● **PROMPT**
Please write out exactly the lines of the data below from the line holding "Masterclass" through the line holding "digitalen WetterRadar", and leave out the rest.

● **Stored dataset items**
++++++

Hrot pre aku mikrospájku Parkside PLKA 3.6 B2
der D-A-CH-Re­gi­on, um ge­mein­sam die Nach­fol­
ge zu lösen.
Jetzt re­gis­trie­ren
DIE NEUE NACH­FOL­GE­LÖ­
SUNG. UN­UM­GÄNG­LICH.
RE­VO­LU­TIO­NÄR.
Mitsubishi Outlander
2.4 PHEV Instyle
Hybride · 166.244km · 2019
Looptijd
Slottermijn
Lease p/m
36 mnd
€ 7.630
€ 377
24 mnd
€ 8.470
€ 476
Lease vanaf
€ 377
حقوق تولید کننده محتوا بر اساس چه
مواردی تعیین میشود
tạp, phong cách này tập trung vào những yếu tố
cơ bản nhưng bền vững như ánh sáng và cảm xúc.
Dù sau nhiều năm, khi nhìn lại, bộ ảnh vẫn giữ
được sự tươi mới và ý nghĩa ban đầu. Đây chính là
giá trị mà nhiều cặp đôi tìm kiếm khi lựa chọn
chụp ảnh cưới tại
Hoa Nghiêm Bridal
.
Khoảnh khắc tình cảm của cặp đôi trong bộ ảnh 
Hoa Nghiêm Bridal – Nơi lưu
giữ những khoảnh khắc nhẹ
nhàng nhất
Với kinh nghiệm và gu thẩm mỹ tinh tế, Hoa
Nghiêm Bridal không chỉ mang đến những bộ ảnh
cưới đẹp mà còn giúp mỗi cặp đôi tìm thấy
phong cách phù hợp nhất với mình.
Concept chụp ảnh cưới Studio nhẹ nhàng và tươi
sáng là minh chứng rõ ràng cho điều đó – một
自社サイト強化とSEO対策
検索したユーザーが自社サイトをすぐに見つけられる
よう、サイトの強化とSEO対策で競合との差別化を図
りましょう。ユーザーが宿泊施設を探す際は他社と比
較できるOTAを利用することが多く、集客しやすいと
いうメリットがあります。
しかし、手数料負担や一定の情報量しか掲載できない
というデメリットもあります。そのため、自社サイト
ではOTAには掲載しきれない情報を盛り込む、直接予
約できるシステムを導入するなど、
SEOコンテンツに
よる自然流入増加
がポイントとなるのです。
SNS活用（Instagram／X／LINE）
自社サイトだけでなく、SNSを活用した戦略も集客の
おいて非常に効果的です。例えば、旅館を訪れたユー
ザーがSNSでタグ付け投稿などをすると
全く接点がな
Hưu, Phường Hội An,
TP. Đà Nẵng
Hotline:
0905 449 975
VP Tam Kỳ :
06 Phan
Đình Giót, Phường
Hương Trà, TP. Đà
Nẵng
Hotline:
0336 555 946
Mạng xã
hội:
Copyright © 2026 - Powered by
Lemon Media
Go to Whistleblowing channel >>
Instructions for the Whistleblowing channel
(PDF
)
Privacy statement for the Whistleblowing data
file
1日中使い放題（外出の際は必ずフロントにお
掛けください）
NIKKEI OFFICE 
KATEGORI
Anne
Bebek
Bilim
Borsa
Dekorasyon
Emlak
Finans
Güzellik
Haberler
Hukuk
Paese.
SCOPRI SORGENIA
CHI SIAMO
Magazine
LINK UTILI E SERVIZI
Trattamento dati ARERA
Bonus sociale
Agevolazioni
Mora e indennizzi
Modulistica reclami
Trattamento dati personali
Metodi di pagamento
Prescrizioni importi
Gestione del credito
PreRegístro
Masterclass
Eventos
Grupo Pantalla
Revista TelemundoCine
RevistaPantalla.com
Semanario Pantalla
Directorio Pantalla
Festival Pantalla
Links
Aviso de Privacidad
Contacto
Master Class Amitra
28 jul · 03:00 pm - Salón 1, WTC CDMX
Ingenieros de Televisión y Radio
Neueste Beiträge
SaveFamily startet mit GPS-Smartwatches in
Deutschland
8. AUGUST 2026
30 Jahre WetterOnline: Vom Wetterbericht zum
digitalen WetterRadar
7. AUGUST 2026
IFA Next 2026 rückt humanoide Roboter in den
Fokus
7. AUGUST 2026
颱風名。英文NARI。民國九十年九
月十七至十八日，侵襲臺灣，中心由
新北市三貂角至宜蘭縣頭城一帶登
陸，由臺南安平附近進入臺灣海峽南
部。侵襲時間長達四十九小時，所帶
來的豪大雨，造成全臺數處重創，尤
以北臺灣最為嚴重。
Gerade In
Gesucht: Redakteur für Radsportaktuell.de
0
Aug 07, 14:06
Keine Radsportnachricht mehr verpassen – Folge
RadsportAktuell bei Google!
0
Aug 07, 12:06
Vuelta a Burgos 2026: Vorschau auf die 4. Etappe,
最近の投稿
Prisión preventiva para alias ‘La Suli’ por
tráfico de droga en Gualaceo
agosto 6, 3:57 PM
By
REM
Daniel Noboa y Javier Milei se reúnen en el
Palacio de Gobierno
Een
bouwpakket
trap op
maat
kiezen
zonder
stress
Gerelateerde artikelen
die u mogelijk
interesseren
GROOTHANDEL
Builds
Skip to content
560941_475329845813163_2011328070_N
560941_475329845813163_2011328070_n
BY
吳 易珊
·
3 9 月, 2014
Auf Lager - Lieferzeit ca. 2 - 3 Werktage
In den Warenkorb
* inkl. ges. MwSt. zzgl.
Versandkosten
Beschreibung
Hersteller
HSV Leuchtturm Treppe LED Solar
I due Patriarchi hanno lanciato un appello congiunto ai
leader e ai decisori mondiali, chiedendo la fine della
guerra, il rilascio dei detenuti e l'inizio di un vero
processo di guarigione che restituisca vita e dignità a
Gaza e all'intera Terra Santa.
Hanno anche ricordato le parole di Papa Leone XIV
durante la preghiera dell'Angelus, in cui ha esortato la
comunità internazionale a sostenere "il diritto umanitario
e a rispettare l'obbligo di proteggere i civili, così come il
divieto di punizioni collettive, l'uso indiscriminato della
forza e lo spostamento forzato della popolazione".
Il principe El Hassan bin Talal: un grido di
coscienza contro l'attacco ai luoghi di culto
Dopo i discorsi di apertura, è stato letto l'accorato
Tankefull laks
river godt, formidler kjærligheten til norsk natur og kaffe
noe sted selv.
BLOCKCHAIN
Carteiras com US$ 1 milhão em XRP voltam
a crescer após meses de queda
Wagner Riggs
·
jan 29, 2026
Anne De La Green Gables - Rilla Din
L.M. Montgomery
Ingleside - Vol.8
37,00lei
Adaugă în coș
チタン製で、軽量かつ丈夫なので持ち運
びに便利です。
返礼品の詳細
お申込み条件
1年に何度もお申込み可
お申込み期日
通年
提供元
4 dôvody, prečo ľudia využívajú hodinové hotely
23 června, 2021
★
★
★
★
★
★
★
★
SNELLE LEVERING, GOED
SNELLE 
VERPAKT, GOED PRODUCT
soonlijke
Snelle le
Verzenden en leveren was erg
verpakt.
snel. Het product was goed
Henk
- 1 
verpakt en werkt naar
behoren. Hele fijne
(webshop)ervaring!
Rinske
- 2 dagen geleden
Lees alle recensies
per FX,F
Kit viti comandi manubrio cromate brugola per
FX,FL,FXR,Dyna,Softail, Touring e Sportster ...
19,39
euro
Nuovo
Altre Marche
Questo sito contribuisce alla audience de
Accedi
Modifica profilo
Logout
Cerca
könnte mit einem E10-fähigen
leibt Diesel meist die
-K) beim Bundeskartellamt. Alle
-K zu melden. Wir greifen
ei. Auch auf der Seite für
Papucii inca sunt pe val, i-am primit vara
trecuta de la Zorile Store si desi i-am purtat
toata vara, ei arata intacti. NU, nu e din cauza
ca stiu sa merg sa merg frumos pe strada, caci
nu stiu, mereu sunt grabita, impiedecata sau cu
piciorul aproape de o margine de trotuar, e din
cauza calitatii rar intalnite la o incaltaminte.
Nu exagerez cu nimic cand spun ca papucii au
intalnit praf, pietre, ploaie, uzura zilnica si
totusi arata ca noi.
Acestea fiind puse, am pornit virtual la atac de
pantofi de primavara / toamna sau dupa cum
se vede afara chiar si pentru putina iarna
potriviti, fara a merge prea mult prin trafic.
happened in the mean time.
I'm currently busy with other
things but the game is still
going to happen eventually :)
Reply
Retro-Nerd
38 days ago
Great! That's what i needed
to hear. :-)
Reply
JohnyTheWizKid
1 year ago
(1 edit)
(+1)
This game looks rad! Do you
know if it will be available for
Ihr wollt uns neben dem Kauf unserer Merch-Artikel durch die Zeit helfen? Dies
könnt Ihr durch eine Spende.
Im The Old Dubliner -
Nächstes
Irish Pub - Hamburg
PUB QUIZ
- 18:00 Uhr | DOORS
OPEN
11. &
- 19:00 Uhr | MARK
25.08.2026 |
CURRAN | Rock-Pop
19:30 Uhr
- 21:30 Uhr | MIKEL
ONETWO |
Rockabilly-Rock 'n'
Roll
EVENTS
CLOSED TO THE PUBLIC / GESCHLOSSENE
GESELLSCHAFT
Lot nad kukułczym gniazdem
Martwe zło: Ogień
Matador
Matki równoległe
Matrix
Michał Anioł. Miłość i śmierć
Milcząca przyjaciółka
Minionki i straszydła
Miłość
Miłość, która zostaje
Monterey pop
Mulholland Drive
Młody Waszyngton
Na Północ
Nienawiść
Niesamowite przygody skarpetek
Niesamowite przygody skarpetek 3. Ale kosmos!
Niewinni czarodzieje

++++++

● **EXERCISE RESULT**
Masterclass
Eventos
Grupo Pantalla
Revista TelemundoCine
RevistaPantalla.com
Semanario Pantalla
Directorio Pantalla
Festival Pantalla
Links
Aviso de Privacidad
Contacto
Master Class Amitra
28 jul · 03:00 pm - Salón 1, WTC CDMX
Ingenieros de Televisión y Radio
Neueste Beiträge
SaveFamily startet mit GPS-Smartwatches in
Deutschland
8. AUGUST 2026
30 Jahre WetterOnline: Vom Wetterbericht zum
digitalen WetterRadar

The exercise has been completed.